Moderate People, Not Content: A Restorative Approach to Combating Toxicity Online

It’s no secret that social media is playing an increasingly pervasive role in our daily lives. People from all over the globe who share common identities, experiences, or interests can create communities and connect with each other with the click of a button. In tandem, we’re seeing a steady rise in online toxicity. According to the Pew Research Center, 41% of Americans have personally experienced online harassment, with the severity and variety of these incidents intensifying since 2017. These vary from offensive name-calling to physical threats of violence to sexual harassment.

In response to the surge of egregious hate speech in these online communities, social media companies are taking significant steps to remove harmful content from their platforms. Appointed content moderators are tasked with manually identifying and removing content that violates community guidelines. Depending on the company’s policy and the nature of the violation, offenders might even be removed from the platform entirely.

However, this procedure has proved to have its downsides. Dr. Sarah T Roberts of UCLA describes the job of content moderation as “demand[ing] total psychic engagement and commitment in a way that was disturbing”, leading to self-isolation, substance abuse, and other long-term psychological effects. To make matters worse, these jobs are also notorious for their low wages and abject working conditions. Outsourcing content moderation to human workers, especially in this sort of environment, is cruel and unsustainable. It depends on the exploitation of marginalized individuals, and assumes, rather inhumanely, that it is possible for people to invest so much time and mental energy into reading the worst things on the Internet.

In response to these concerns, some companies have enacted automated content moderation. But this comes with its own slew of issues, mainly centered on its lack of accuracy and reliability as a result of not having a contextual understanding of human language. This allows nefarious users to exploit the pitfalls of these algorithms and post harmful content freely, while benign creators are having their content shadowbanned— that is, blocked without their knowledge— for no apparent reason.

To put it simply, these solutions have it backwards. What’s plaguing these communities isn’t a problem of content, but a problem of people and relationships, argues Dr. Niloufar Salehi of UC Berkeley’s School of Information. Ventures that simply aim to remove harmful users or content from the platform aren’t getting to the heart of the issue, and will thus only provide a temporary fix until the issue reproduces itself in a new form.

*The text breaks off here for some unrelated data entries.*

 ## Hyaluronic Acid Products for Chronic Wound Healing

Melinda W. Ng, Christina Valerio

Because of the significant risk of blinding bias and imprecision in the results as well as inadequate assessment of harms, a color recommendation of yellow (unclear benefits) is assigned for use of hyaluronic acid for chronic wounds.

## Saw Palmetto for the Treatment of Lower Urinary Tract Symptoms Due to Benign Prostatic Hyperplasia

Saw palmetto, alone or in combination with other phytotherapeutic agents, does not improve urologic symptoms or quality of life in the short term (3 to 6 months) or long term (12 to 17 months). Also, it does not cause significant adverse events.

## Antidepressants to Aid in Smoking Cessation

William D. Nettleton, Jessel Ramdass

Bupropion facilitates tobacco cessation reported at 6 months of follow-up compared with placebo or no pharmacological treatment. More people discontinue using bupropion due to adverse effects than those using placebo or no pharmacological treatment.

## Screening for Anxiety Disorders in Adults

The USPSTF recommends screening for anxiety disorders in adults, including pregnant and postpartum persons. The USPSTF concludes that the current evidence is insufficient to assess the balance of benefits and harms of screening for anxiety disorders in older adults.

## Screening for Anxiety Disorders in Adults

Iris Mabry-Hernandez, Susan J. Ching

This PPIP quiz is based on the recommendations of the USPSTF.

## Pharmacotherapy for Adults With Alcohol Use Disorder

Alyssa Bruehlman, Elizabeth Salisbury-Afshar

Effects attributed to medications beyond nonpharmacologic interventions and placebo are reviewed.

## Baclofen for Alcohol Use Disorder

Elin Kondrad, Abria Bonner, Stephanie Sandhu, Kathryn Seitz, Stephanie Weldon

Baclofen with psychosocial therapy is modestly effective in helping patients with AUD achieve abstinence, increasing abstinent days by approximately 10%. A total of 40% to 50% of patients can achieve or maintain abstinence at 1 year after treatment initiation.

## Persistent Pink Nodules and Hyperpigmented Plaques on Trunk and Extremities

Instead, Dr. Salehi proposes the use of restorative justice, and goes on to apply it as a framework for responding to harm online. Some key aspects of her proposal include: assigning a trained caseworker to address extreme cases of harm, modifying content removal processes to be trauma-aware, encouraging the harmer to take responsibility for their actions, and setting concrete expectations for harm prevention.

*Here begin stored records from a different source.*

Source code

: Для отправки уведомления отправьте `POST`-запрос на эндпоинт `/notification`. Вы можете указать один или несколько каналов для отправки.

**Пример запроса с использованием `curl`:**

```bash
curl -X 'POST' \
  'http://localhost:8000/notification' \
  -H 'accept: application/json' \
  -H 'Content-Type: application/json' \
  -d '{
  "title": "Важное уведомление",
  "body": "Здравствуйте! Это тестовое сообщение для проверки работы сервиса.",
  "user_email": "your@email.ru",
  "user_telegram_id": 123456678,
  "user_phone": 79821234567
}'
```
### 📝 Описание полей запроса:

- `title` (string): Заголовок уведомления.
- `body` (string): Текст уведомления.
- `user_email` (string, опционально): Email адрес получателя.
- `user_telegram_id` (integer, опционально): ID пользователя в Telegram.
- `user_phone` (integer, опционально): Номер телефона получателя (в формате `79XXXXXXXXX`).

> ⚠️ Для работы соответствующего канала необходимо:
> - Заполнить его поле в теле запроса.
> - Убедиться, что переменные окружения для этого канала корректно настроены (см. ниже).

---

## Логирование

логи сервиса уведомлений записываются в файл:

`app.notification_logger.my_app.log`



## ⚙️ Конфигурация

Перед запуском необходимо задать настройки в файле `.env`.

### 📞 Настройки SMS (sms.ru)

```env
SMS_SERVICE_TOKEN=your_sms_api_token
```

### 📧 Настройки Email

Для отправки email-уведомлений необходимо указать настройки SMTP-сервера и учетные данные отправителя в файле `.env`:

Of course, this is not an enticing plan from the perspective of profits: it’s slower, more labor-intensive, and a lot more expensive. It requires platforms to both willingly lower profit margins and take responsibility for educating and bettering their users, rather than simply creating and enforcing rules. But given how these platforms are so instrumental in creating and maintaining communities, as well as swaying the public opinion, I argue that it is not a decision but a duty for them to effectively address harm that originates from them.

Drawing on her work, as well as our own procedure for mediating harm circles on campus, I speculate on what the fundamentals of restorative harm responses might look like online. How might the anonymity that is encoded into several social media platforms interfere with true accountability on the part of the offender? How much should the victim’s discretion be considered in deciding whether or not to ban the offender? And how would we deal with the immense volume of these incidents? Restorative responses are far more labor-intensive than content moderation, and far less automatable.

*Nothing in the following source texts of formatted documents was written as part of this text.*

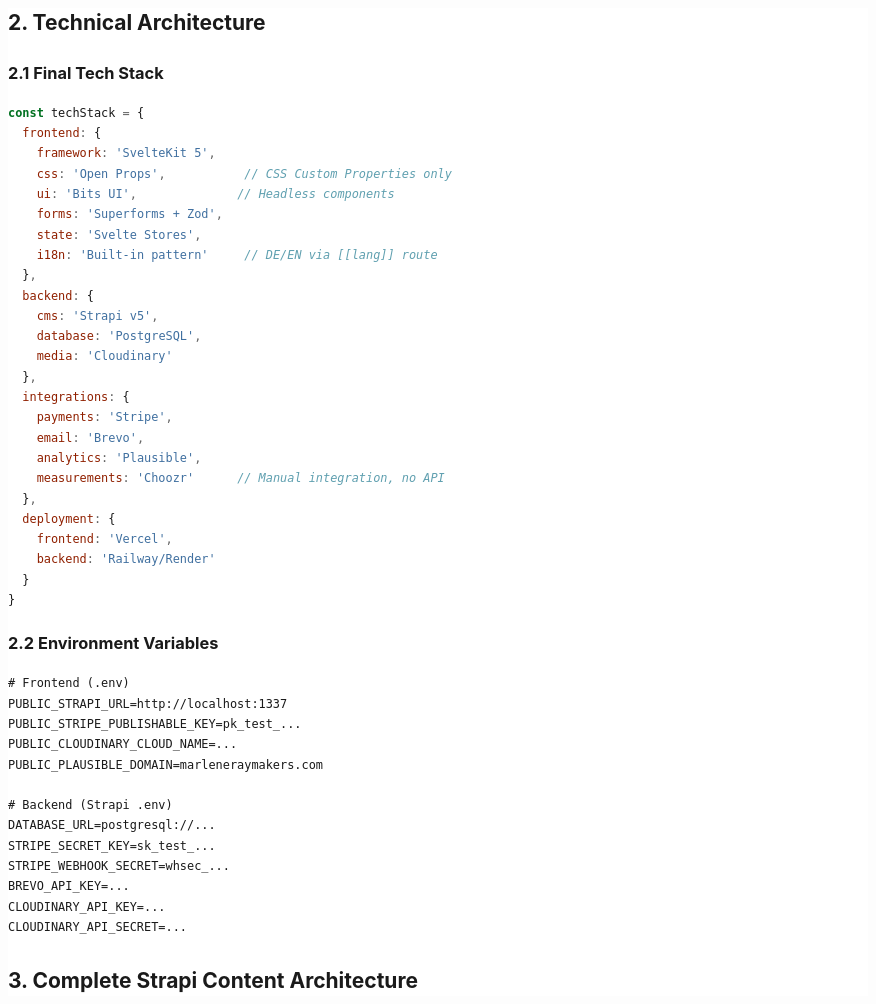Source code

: ## 2. Technical Architecture

### 2.1 Final Tech Stack
```javascript
const techStack = {
  frontend: {
    framework: 'SvelteKit 5',
    css: 'Open Props',           // CSS Custom Properties only
    ui: 'Bits UI',              // Headless components
    forms: 'Superforms + Zod',
    state: 'Svelte Stores',
    i18n: 'Built-in pattern'     // DE/EN via [[lang]] route
  },
  backend: {
    cms: 'Strapi v5',
    database: 'PostgreSQL',
    media: 'Cloudinary'
  },
  integrations: {
    payments: 'Stripe',
    email: 'Brevo',
    analytics: 'Plausible',
    measurements: 'Choozr'      // Manual integration, no API
  },
  deployment: {
    frontend: 'Vercel',
    backend: 'Railway/Render'
  }
}
```

### 2.2 Environment Variables
```env
# Frontend (.env)
PUBLIC_STRAPI_URL=http://localhost:1337
PUBLIC_STRIPE_PUBLISHABLE_KEY=pk_test_...
PUBLIC_CLOUDINARY_CLOUD_NAME=...
PUBLIC_PLAUSIBLE_DOMAIN=marleneraymakers.com

# Backend (Strapi .env)
DATABASE_URL=postgresql://...
STRIPE_SECRET_KEY=sk_test_...
STRIPE_WEBHOOK_SECRET=whsec_...
BREVO_API_KEY=...
CLOUDINARY_API_KEY=...
CLOUDINARY_API_SECRET=...
```

## 3. Complete Strapi Content Architecture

But let’s set aside the (frankly dispiriting) questions for a moment and focus on the overwhelming part of Dr. Salehi’s proposal: hope. A bareboned, experimental version of this kind of intervention is already demonstrating some success. If we manage to work RJ interventions into harm responses on social media, it could mean getting the individuals behind some incredibly atrocious harms to take accountability and reform themselves. By being intentional and preventive about addressing harm, we could begin to conceptualize the Internet as a radically empathetic place.